メータ&ウィーン・フィルによるシューマンの≪春≫を聴いて

京都の街は、春爛漫。本日の京都は、好天に恵まれてポカポカ陽気でした。
今年の桜は早く、場所によっては(そして、種類によっては)、既に散り始めていますが、まだまだ多くの場所で見頃が続いています。そこで本日は、京都の中でも桜の人気スポットの一つ、「嵐電の桜のトンネル」(鳴滝駅~宇多野駅間の、宇多野1号踏切)へ行ってきました。咲き誇っている桜の中に、嵐電の紫色の車体が映えています。
京都へ引っ越して迎えた4回目の春。桜の時期には、毎年、このスポットを訪れているのですが、この光景を見ますと気分が晴れやかになります。

桜のトンネルを駆け抜ける、嵐電の電車

さて、そのような気分に相応しい音楽を、ということで聴きましたのが、メータ&ウィーン・フィルによるシューマンの≪春≫(1976年録音)。
なんとも溌溂としている演奏であります。音楽が、あちこちで弾んでいる。
晴朗にして快活な音楽世界が広がっています。爽快感が強くもある。しかも、誠に美麗。それはもう、ウットリするほどに美しい。
その美しさに大きく貢献しているのが、ウィーン・フィルだと言えましょう。艶やかで、しなやかで、柔らかくて、輝かしい響きで包まれている。しかも、厚みや安定感も充分。厚みがあると言いましても、鈍重なものではなく、品位があって、押しつけがましさのない、清々しい「厚み」といった感じ。
そのようなウィーン・フィルを相手に、生命力が漲っていて、明朗で、そしてニュアンスの豊かな演奏を繰り広げるメータ。

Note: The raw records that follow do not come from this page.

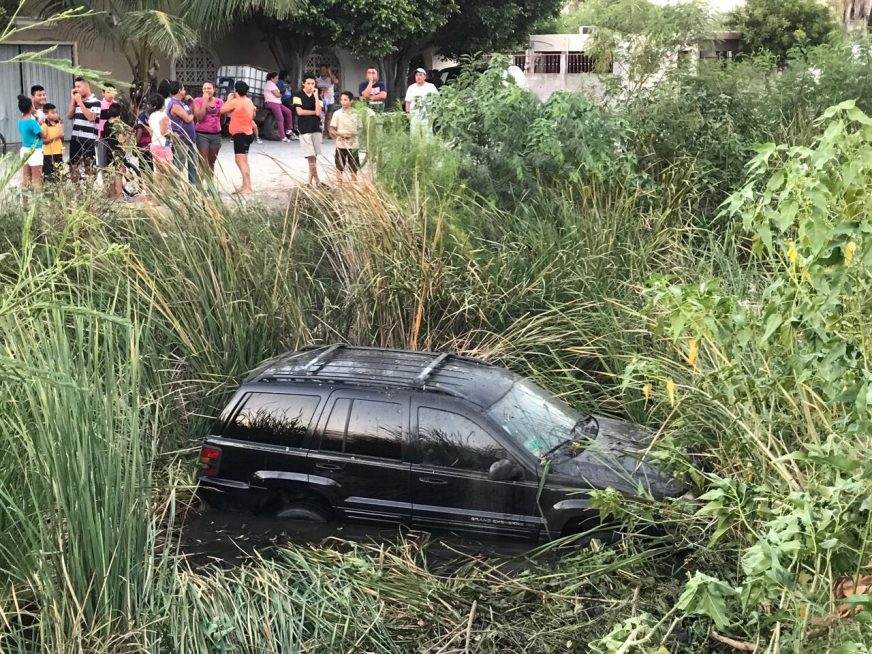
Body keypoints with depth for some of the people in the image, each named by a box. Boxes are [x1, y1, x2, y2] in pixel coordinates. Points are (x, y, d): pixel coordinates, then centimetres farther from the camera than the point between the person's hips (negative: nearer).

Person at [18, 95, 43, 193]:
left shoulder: (21, 120, 6)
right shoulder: (32, 121, -17)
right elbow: (42, 135, -10)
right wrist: (40, 123, 4)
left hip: (25, 150, 8)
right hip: (34, 151, -8)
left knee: (26, 178, 10)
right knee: (36, 179, -3)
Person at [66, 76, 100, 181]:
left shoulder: (95, 102, -7)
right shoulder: (77, 100, 13)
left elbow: (91, 117, -18)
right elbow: (69, 116, 10)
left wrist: (80, 102, -14)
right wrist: (73, 99, 3)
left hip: (89, 140, -7)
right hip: (75, 139, 7)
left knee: (89, 167, -2)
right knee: (73, 166, 10)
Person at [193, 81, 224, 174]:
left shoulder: (219, 101, 7)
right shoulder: (198, 101, -2)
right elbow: (199, 117, -15)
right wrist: (205, 100, -13)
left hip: (216, 135, 4)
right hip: (202, 134, -4)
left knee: (211, 162, 11)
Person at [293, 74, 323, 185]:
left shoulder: (316, 96, 9)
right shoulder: (298, 96, 0)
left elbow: (318, 113, -4)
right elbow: (300, 111, -10)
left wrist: (316, 97, -8)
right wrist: (314, 112, -3)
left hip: (316, 128, 4)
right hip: (304, 129, -4)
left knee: (314, 156, 4)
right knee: (311, 156, -9)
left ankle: (310, 180, 11)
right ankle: (316, 180, -6)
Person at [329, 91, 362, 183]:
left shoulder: (355, 114, 3)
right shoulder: (337, 114, 0)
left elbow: (359, 129, 8)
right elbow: (332, 130, -1)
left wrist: (354, 134, -13)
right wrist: (341, 134, -17)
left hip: (353, 145, 1)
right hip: (341, 145, -1)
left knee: (354, 170, 6)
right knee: (339, 169, 4)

聴いていて、スカッとしてきます。しかも、華やかな空気感に覆われていつつも、構成感も充分。

この演奏、今一つ知名度が高くないかもしれません(あくまでも、私個人の印象です)。しかしながら、惚れ惚れするほどに美しくて、何もかもが充実し切っている演奏となっている。
是非とも一人でも多くの音楽愛好家に聴いてもらいたい、素敵な演奏であります。